Everybody needs to eat, so you’d think running a restaurant would be an easy money-making career.
While we wait for the experienced chefs and restaurant owners to pick themselves off the floor, it may be a good idea to have a look at our kitchen and front of house pain points and how to fix them.
The reality can come as a shock if you’ve never worked in the service industry.
Long, long working hours, a pace that veers between dead-slow and frantically busy, and all the legal requirements you need in place have made more than one restaurateur turn grey.
Your three best friends in a restaurant are going to be named Organisation, Delegation, and Insurance.
While organisation and delegation seem obvious, insurance is always a bit of a blurry area, especially for first-time owners.
Let’s break it down like we’re creating a new dish, shall we?
The Main Element:
Employer’s liability insurance is a must have. This is the core of your dish. You can’t serve anything else without it.
Employer’s liability insurance is a legal requirement in the UK and needs to be in place as soon as you become an employer.
In a busy restaurant, workplace injuries can and will happen.
There isn’t a chef on the planet that hasn’t cut and burnt themselves, but there’s a big difference between a finger slice that needs a blue plaster, and one that needs a visit to A&E and a bunch of stitches – and probably time off to heal.
In front of house, spills, slips, trips and falls can all happen faster than you can blink. Doing the splits in a packed restaurant while carrying hot food out is nobody’s idea of fun.
While a responsible business owner will mitigate the risks through training and hygiene standards, a workplace where heat, liquids, hard floors and sharp objects are all part of the working environment means it’s impossible to prevent every injury.
The penalties for non-compliance can put a restaurant out of business in a hurry; fines can come in at an eye-watering £2500 per day, and you can be fined £1000 if you either don’t display your certificate or provide it to inspectors when asked for it.
It covers your team for illness or injury caused by working for you and is currently the only mandatory insurance you’ll have to worry about.
The Complementary Element:
Public liability insurance is going to be an important item on your plate.
This covers you if a member of the public gets hurt on your premises or gets sick from food that was served to them.
It’s not a legal requirement, but if you end up in court because a server didn’t tell the kitchen Uncle Joe was allergic to peanuts, you’re going to want it to cover your legal costs.
The Tasty Side:
Building contents insurance can cover you for everything from stock being stolen in a break-in to cash that’s held on-site.

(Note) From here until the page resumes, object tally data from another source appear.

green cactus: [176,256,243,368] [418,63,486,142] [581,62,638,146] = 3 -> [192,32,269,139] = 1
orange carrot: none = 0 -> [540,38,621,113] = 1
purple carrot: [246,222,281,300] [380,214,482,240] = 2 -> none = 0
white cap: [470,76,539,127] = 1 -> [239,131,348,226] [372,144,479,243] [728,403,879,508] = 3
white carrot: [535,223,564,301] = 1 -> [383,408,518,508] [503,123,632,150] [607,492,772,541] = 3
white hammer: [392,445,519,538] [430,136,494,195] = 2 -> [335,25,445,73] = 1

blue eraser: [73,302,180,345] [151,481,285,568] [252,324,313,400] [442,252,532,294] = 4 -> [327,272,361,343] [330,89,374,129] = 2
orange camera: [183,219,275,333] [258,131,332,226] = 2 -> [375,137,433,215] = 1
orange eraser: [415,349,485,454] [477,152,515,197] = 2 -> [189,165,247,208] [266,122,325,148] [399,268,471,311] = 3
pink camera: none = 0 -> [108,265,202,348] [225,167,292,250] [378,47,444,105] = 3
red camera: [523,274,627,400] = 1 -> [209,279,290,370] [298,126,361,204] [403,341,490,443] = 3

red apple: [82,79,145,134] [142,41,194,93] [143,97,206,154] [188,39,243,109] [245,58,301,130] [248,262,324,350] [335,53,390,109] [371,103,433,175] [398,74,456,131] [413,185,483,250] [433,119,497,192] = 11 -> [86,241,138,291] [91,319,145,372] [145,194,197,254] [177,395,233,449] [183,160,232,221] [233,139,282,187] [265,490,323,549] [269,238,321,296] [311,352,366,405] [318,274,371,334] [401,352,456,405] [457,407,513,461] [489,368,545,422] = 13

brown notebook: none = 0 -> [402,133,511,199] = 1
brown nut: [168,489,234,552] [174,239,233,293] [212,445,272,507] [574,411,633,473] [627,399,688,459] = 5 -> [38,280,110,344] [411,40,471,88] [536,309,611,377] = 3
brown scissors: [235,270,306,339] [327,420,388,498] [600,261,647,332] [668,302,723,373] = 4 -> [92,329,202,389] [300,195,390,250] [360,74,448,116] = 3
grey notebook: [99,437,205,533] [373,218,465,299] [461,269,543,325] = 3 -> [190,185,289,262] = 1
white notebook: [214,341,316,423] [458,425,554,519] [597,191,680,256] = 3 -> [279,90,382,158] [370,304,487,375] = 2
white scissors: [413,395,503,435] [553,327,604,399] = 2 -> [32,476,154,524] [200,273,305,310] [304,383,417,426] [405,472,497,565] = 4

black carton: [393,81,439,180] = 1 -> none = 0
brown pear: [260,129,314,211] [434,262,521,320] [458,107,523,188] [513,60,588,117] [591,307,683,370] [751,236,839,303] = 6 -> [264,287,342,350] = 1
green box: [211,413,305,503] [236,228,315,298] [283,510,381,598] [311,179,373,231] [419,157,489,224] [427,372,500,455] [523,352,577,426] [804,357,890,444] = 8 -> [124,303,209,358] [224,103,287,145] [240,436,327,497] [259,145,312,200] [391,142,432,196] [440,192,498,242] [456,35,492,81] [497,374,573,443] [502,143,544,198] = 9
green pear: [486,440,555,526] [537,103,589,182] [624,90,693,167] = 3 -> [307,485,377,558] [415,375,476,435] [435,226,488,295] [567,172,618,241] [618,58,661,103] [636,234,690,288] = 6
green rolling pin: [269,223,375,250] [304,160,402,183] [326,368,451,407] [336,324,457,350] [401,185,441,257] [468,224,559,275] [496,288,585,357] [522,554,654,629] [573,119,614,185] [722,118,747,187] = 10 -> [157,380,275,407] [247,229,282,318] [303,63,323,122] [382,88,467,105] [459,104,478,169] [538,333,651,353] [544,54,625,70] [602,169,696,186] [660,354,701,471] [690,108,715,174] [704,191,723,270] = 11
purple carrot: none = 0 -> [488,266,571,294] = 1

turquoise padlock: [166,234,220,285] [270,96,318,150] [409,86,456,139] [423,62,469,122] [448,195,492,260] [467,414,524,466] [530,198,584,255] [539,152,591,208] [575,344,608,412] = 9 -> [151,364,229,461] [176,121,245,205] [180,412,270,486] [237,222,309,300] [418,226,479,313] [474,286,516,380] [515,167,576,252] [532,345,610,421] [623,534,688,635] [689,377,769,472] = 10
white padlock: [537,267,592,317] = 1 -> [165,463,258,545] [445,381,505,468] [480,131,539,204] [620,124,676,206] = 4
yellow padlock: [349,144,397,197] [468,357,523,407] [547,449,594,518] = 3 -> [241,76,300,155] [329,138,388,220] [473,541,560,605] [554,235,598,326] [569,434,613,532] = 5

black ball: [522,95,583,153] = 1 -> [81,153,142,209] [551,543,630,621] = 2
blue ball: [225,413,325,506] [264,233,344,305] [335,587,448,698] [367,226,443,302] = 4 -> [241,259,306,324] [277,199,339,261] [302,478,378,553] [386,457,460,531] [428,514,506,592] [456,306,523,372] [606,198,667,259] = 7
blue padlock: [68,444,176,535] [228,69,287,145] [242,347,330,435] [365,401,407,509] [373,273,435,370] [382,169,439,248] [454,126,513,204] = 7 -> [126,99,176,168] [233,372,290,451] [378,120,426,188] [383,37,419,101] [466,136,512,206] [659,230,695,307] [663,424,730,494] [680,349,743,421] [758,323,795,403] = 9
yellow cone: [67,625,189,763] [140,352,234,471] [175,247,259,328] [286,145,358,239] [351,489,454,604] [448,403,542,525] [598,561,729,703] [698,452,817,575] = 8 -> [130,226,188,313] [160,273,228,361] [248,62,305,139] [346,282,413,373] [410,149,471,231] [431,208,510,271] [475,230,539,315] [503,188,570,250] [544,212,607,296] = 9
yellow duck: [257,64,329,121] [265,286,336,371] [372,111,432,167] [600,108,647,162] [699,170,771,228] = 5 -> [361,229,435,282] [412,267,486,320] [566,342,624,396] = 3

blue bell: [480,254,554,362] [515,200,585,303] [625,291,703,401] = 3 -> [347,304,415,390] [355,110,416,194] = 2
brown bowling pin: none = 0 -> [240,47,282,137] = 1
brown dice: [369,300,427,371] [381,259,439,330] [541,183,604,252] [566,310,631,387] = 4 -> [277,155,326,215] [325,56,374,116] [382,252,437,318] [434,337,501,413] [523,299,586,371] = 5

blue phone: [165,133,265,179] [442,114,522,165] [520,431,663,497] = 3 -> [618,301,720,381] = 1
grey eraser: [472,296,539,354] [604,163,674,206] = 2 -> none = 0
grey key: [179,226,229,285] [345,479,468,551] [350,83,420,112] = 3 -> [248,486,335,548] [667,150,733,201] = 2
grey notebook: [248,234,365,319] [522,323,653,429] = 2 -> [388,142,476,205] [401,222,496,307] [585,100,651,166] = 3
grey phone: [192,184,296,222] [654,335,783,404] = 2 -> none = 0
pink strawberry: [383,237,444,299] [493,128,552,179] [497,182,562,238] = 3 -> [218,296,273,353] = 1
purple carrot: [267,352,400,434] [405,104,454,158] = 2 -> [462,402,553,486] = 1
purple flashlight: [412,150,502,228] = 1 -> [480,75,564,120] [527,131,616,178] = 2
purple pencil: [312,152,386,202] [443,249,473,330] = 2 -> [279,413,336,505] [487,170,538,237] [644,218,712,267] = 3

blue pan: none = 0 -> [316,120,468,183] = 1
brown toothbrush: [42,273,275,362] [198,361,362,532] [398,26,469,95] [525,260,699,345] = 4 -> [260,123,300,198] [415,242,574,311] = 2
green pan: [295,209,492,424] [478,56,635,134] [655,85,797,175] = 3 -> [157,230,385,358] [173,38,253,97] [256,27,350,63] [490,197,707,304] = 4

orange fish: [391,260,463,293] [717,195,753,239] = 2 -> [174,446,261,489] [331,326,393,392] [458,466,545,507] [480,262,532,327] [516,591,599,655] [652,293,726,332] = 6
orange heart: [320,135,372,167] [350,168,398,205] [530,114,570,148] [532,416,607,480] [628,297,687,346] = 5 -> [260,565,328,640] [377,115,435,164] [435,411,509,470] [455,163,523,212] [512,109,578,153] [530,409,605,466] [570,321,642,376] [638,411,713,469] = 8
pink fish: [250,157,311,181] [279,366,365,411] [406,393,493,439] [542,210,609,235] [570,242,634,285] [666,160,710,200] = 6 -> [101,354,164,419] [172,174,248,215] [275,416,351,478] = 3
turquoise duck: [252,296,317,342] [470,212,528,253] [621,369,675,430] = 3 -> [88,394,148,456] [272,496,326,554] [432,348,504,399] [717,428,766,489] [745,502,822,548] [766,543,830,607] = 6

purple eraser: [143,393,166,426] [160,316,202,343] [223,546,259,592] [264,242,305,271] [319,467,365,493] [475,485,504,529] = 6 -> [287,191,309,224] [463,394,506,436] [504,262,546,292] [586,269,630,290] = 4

It’s not mandatory, but if you ever open your shutters to find a cleaned-out husk instead of your fittings and furnishings, you’re going to be very happy you have it.
An Excellent Sauce
The Covid shutdown devastated the food industry world-wide. Margins in a restaurant are often razor thin, and being forced to close for months on end meant too many great places never re-opened.
Some of the lucky ones had business interruption insurance.
Business interruption insurance will help to cover the income lost if you need to stop trading for a while. Just be aware that it will not cover something already happening, meaning you probably can’t take out a new policy that will cover you for future Covid shutdowns.
An Optional Palette Cleanser
If you’re lucky enough to own the building your restaurant is housed in, you’ll want to get Buildings Insurance.
This covers the cost of repairs to your building, or even rebuilding in the worst-case scenario, like someone missing a curve and driving through your front window.
If you rent instead, this will be covered by your landlord.
Your dish is complete, and ready to serve. Bon Appetite!